Ninguno pudo redondear con los últimos de su lote . Rebrincado el grandón quinto, al que Ponce encarriló pronto. Duró poco el bastote y escarbador animal, con el hierro de Domingo Hernández. Paciente, sacó hasta la última gota, pero esta vez no hubo opción de triunfo. El Juli fue pronto el amo y señor del sexto, que parecía que aguantaría más. Noble, le permitió expresarse a gusto en dos tandas. Luego se paró y se rajó, pero Julián López no se aburrió y hasta sufrió una colada.
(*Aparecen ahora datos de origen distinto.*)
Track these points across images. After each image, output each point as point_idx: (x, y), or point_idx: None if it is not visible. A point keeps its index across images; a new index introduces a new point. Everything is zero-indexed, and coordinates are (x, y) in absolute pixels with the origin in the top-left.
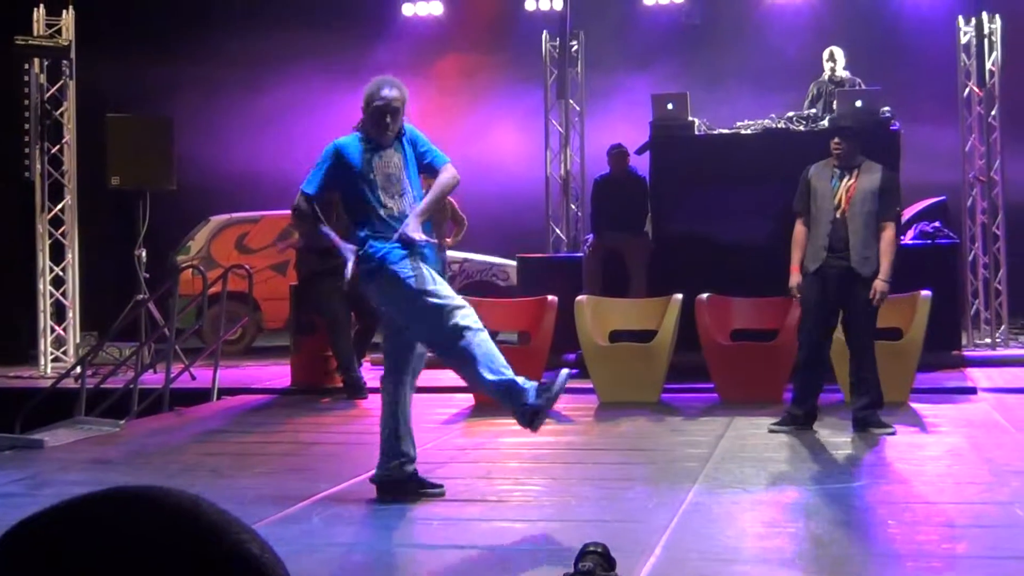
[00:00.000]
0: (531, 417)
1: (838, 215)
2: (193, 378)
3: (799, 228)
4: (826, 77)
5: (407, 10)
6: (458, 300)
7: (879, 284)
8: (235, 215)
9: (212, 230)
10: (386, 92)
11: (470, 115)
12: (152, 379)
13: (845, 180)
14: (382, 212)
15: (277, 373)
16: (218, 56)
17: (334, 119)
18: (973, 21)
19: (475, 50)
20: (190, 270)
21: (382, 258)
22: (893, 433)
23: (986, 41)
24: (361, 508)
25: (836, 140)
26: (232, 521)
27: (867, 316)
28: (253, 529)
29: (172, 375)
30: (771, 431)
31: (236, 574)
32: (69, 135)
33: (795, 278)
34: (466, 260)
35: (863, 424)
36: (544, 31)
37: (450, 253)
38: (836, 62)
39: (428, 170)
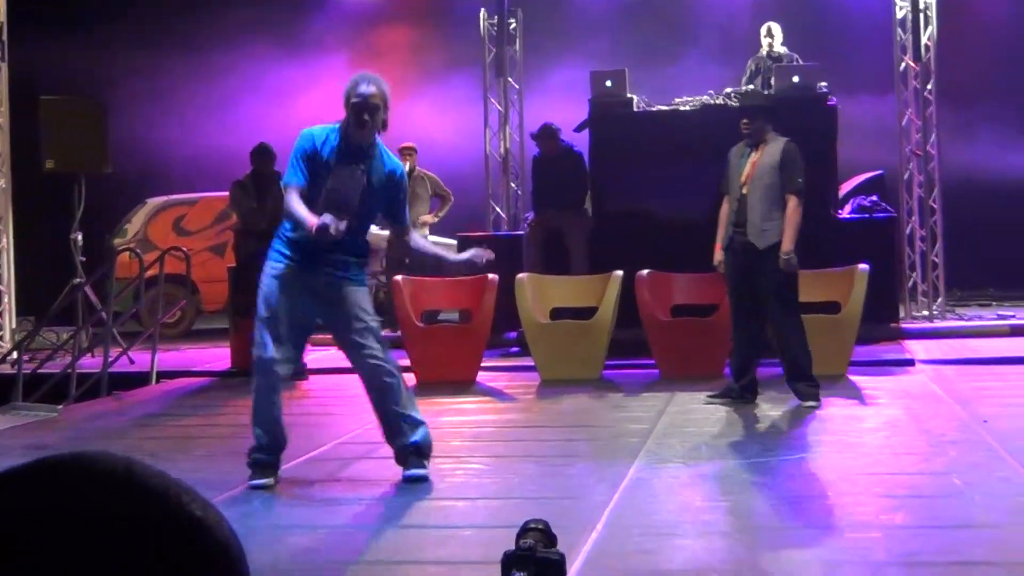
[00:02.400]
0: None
1: (744, 191)
2: (131, 362)
3: (723, 206)
4: (764, 53)
5: None
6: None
7: (781, 258)
8: (172, 197)
9: (149, 212)
10: (363, 88)
11: (409, 94)
12: (90, 363)
13: (751, 156)
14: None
15: (216, 355)
16: (153, 36)
17: (270, 98)
18: None
19: (413, 28)
20: (127, 253)
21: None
22: (817, 406)
23: (922, 15)
24: (302, 489)
25: (744, 120)
26: (171, 483)
27: (773, 289)
28: (193, 489)
29: (110, 359)
30: (707, 402)
31: (178, 536)
32: (2, 118)
33: (717, 255)
34: None
35: (796, 394)
36: (482, 9)
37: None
38: (774, 37)
39: (393, 219)
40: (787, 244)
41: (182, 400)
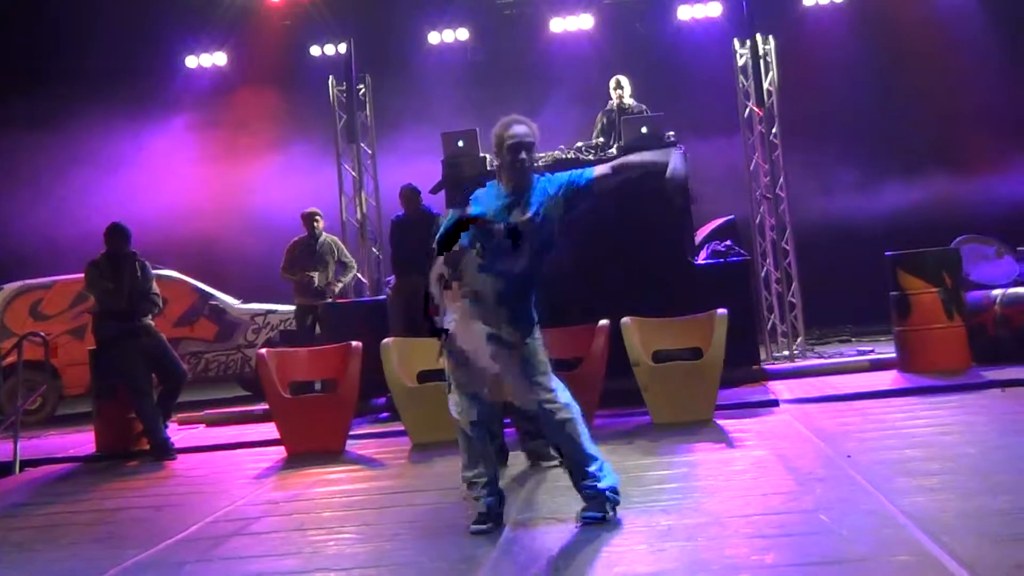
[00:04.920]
0: None
1: None
2: None
3: None
4: (614, 105)
5: (190, 62)
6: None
7: None
8: (28, 282)
9: (4, 299)
10: (516, 128)
11: (262, 164)
12: None
13: None
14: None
15: (81, 440)
16: None
17: (122, 175)
18: (748, 43)
19: (262, 98)
20: None
21: None
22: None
23: (762, 62)
24: (171, 571)
25: None
26: None
27: None
28: None
29: None
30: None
31: None
32: None
33: None
34: (270, 311)
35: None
36: (330, 76)
37: (255, 305)
38: (624, 89)
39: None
40: None
41: (47, 488)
La tarde se había inaugurado a caballo, con Diego Ventura a lomos de «Lambrusco», aunque el alboroto llegaría con «Lío», frente a un toro de Guiomar de trote chochón pero aparente. El mandamás del rejoneo sacó toda su munición con el cuarto, desde ese portento de «Nazarí», y su sincero toreo, a «Dólar», con un escalofriante par a dos manos, sin más riendas que las de su corazón. Trepidante, remató con las cortas al violín y la llamada de teléfono antes del rejón final. El doble galardón lo aupaba a hombros con sus compañeros de a pie. Triunfal (¿o triunfalista?) gloria para tres gigantes. En el recuerdo: la sinfonía de Enrique Ponce.